100k tokens it's basically nothing these days. Claude Opus 4.6M with 1M context windows is just a different ball game

The Dumb Zone for Opus has always started at 80-100k tokens. The 1M token window just made the dumb zone bigger. Probably fine if the work isn't complicated but really I never want an Opus session to go much beyond 100k.

Claude Opus can use a 1M context window but I’ve found it to degrade significantly past 250k in practice.

The cost per message increases with context while quality decreases so it’s still generally good to practice strategic context engineering.

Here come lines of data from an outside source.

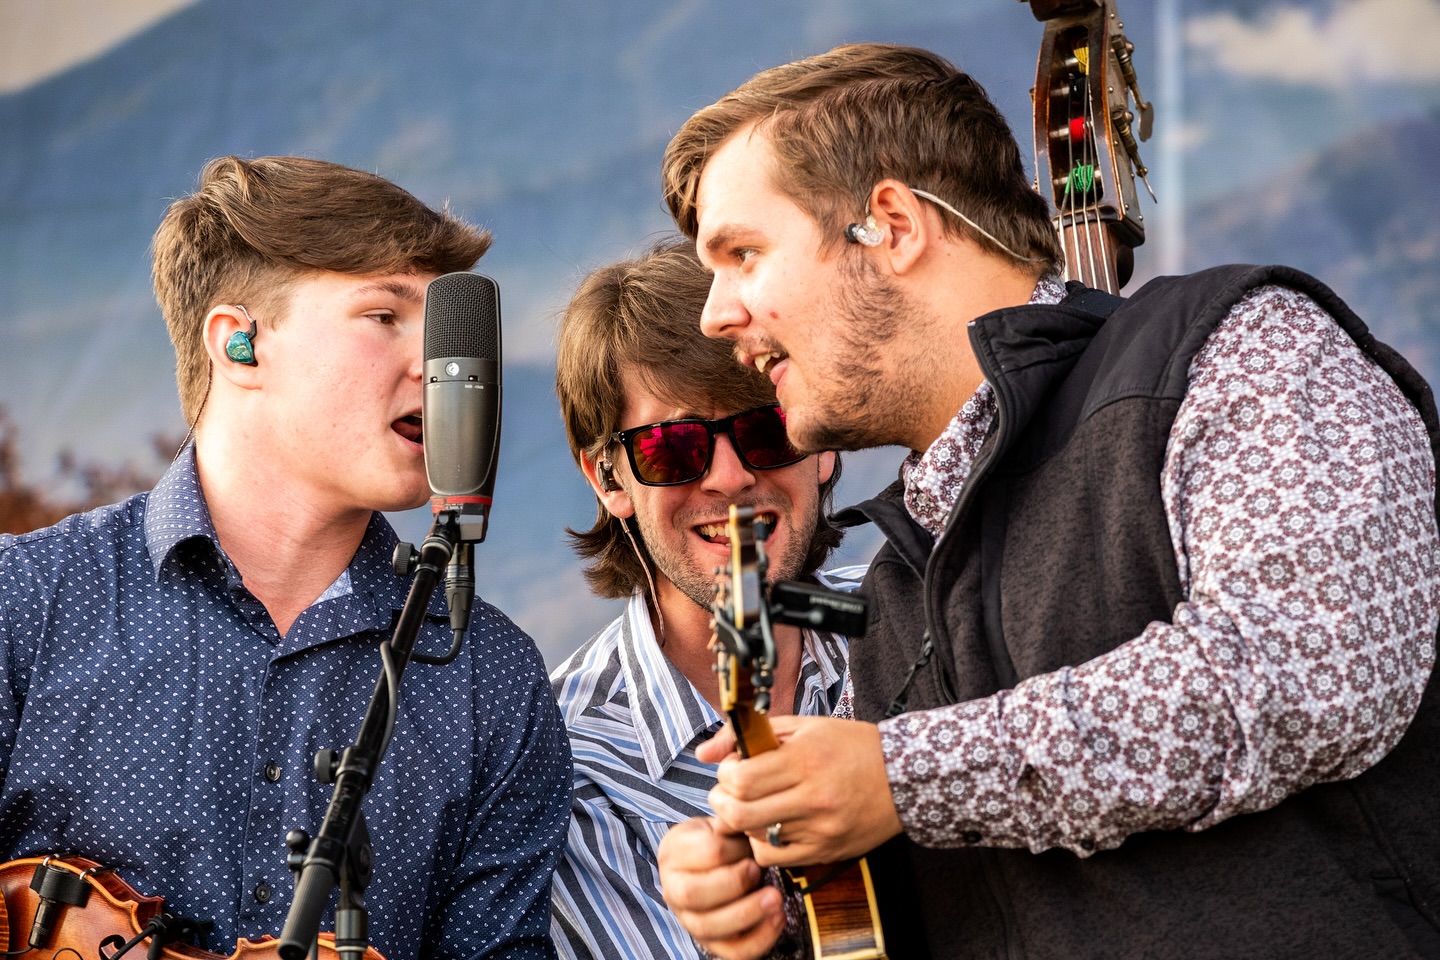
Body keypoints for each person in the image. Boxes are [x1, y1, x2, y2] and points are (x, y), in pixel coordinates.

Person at [653, 43, 1440, 960]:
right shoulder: (894, 585)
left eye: (743, 254)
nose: (714, 314)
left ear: (893, 226)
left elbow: (1311, 668)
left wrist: (899, 778)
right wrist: (779, 910)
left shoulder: (1236, 350)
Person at [0, 156, 571, 960]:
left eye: (443, 330)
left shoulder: (492, 676)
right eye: (384, 316)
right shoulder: (23, 604)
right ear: (240, 345)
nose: (435, 367)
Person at [548, 238, 861, 960]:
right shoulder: (569, 772)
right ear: (608, 479)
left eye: (765, 426)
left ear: (823, 437)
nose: (728, 477)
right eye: (673, 447)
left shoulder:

Even with cross-repo changes on enterprise systems, it’s uncommon to need more than 100k (unless I’m using playwright mcp for testing).

I had thought this, but my experience initially was that performance degradation began getting noticeable not long after crossing the old 250k barrier.

So, it has been convenient to not have hard stops / allow for extra but I still try to /clear at an actual 25% of the 1M anyhow.

This is in contrast to my use of the 1M opus model this past fall over the API, which seemed to perform more steadily.

I’m genuinely surprised. I use copilot at work which is capped at 128K regardless of model and it’s a monorepo. Admittedly I know our code base really well so I can point towards different things quickly directly but I don’t think I ever needed compacting more than a handful in the past year. Let alone 1M tokens.

The context windows of these Chinese open-source subscriptions (GLM, Minimax, Kimi) is too small and I'm guessing it's because they are trying to keep them cheap to run. Fine for openclaw, not so much for coding.

Personal opinions follow:

Claude Opus at 150K context starts getting dumber and dumber.

Claude Opus at 200K+ is mentally retarded. Abandon hope and start wrapping up the session.

Don’t want to disappoint you, but above 200k opus memory is like a gold fish. You need to be below 150k to get good research and implementation.

Oh nice, I just wrote pretty much the same comment above yours.

Quality degrades fast with context length for all models.

If you want quality you still have to compact or start new contextes often.